# ACTIVITIES
a: In the forum thread about removing a file's header section, in what mode should the Transformer stage be run?
b: Reproduce the forum thread word for word from "Posted: Thu May 01, 2014 5:01" to "for ongoing maintenance.".

Page 1 of 1

Remove Header Section (variable num rows)

Posted: Wed Apr 30, 2014 4:21 pm
by eli.nawas_AUS
I would like to read in a file and remove the header section and footer section (beginning and end of data indicated by begin-data row and end-data row). There is nothing in the non-data rows to mark them as non-data. Can this be done in DataStage?

Posted: Wed Apr 30, 2014 4:36 pm
by ray.wurlod
Welcome aboard.

The short answer is Yes. Use stage variable to indicate whether you are in a detail row or not, initialized to @FALSE.

Set the stage variable to @TRUE when the previous row (preserved in a later stage variable) contains BEGIN DATA, and set it to @FALSE when the current row contains END DATA.

Constrain your output link so that the value of this stage variable must be @TRUE.

Make sure to run this Transformer stage in sequential mode.

Posted: Wed Apr 30, 2014 10:20 pm
by ssnegi
Make the transformer sequential.
Stage Variable
svFlag Initial Value 0
Derivation : if input.COL = 'BEGIN DATA' then 1 else if input.COL = 'END DATA' then 2 else if svFlag = 1 then 1 else if svFlag = 2 then 2 else 0

Constraint : svFlag = 1 and input.COL <> 'BEGIN DATA'

Posted: Thu May 01, 2014 5:01 am
by qt_ky
ssnegi:

0, 1, 2 don't carry any meaning; points lost for lack of readability...

@TRUE and @FALSE can be understood by anyone who touches the job.

Start to think beyond 3 days and beyond yourself for ongoing maintenance.

Posted: Thu May 01, 2014 5:26 am
by ssnegi
you can modify it to @NULL, @TRUE and @FALSE instead of 0,1,2

Posted: Thu May 01, 2014 10:17 am
by eli.nawas_AUS
I am concerned about bucketing and reordering of rows, since I don't fully understand how DataStage handles these things. What is required to guarantee that the rows coming in from a file (probably BDFS stage, or maybe Sequential File stage) are processed all together in a bucket and in the same (original, not sorted) order? And what kind of pitfalls might show up to cause unexpected behavior?

Posted: Thu May 01, 2014 1:54 pm
by qt_ky
Ray's earlier suggestion keeps the order.
ray.wurlod wrote:Make sure to run this Transformer stage in sequential mode.
When a parallel job runs on multiple nodes, the data gets partitioned (buckets) and sort order is not guaranteed.

Posted: Thu May 01, 2014 2:06 pm
by chulett
You could also look into using a Sort stage set to whatever the "Don't sort, already sorted" option is actually called in order to preserve the order. Or perhaps a stable sort. Or using that APT variable that shuts off sort insertions...

Or just use a Server job if nothing about this really needs to be a Parallel job. :wink:

Collection entries
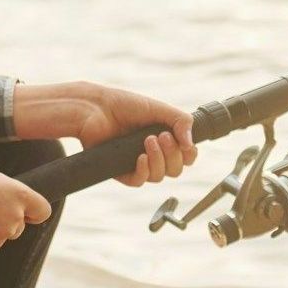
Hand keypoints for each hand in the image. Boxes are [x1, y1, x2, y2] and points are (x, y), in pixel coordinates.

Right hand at [0, 165, 52, 252]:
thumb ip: (4, 189)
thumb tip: (7, 196)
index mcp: (19, 194)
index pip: (43, 210)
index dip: (35, 212)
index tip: (28, 212)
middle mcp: (16, 215)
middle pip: (20, 224)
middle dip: (7, 220)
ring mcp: (4, 232)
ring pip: (4, 234)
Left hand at [12, 82, 196, 186]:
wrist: (95, 107)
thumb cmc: (125, 105)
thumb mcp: (159, 109)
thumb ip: (181, 122)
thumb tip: (192, 145)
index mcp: (164, 140)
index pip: (186, 157)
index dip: (189, 154)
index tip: (183, 141)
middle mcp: (152, 154)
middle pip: (176, 170)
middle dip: (173, 154)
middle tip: (162, 136)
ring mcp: (136, 163)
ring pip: (160, 176)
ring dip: (159, 159)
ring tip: (147, 140)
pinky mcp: (120, 171)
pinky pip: (139, 181)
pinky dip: (144, 170)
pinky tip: (140, 157)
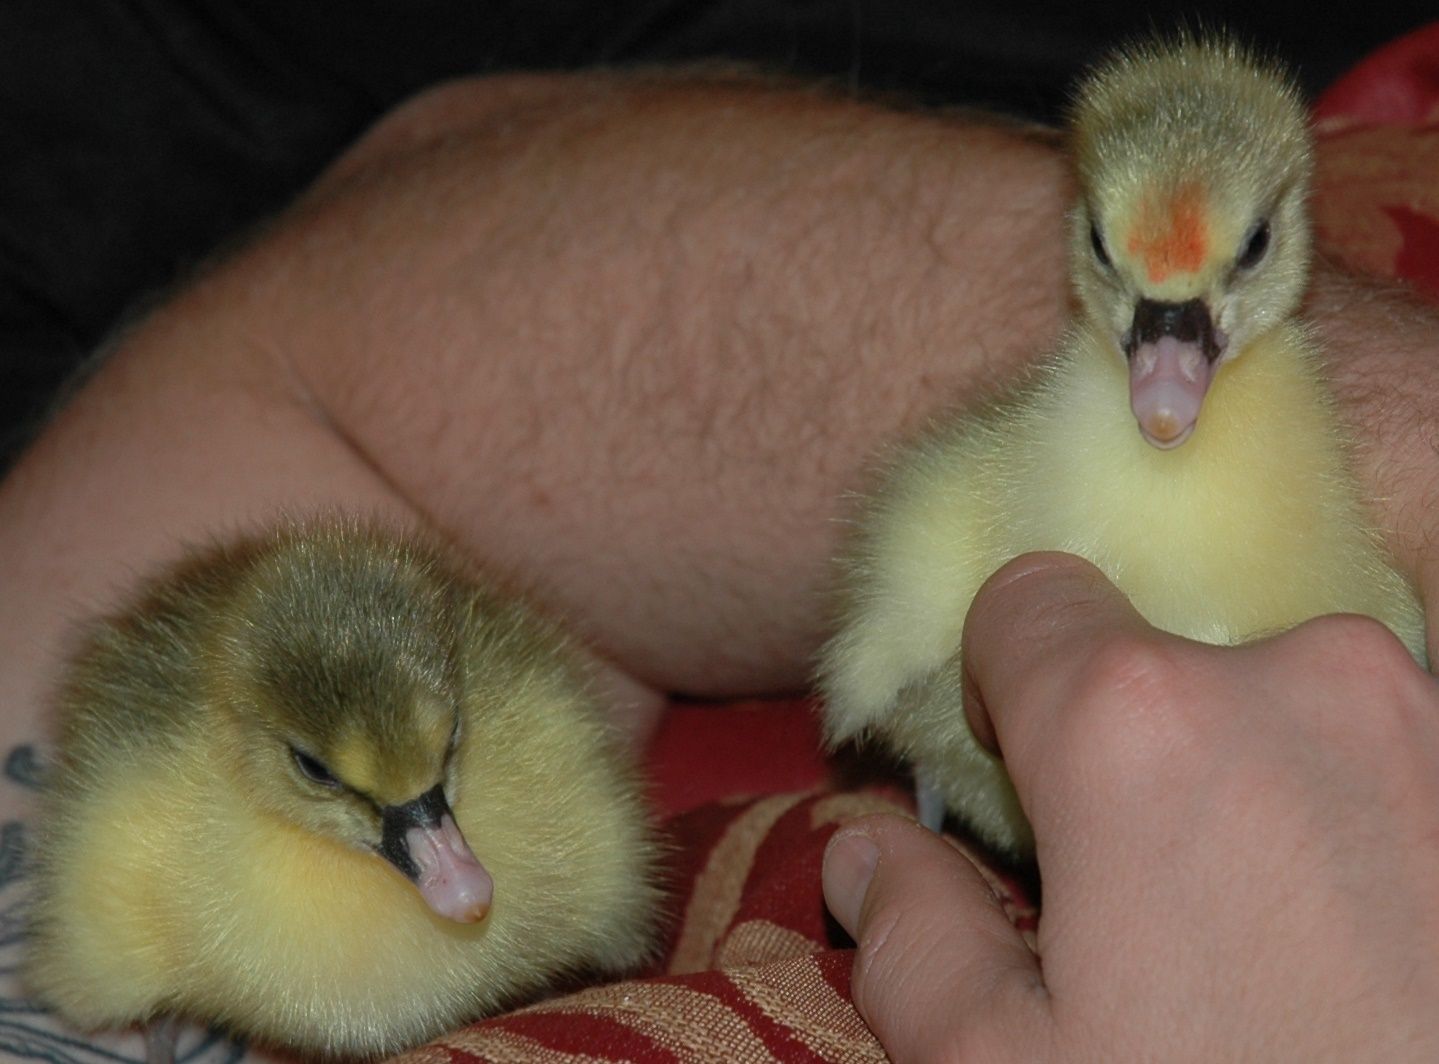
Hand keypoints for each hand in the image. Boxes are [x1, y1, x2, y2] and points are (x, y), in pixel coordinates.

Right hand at [824, 552, 1438, 1061]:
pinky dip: (1359, 822)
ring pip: (1290, 710)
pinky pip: (1392, 758)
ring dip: (1266, 788)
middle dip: (1148, 757)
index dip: (1006, 691)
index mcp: (1138, 725)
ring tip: (1283, 942)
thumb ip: (912, 938)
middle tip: (1166, 908)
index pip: (1030, 598)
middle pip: (1168, 661)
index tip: (1035, 794)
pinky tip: (1369, 945)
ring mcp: (1425, 722)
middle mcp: (1300, 677)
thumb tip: (868, 853)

# ANSWERS FOR THE EXERCISE
a: Sequential mode.

b:
Posted: Thu May 01, 2014 5:01 am
by qt_ky
ssnegi:

0, 1, 2 don't carry any meaning; points lost for lack of readability...

@TRUE and @FALSE can be understood by anyone who touches the job.

Start to think beyond 3 days and beyond yourself for ongoing maintenance.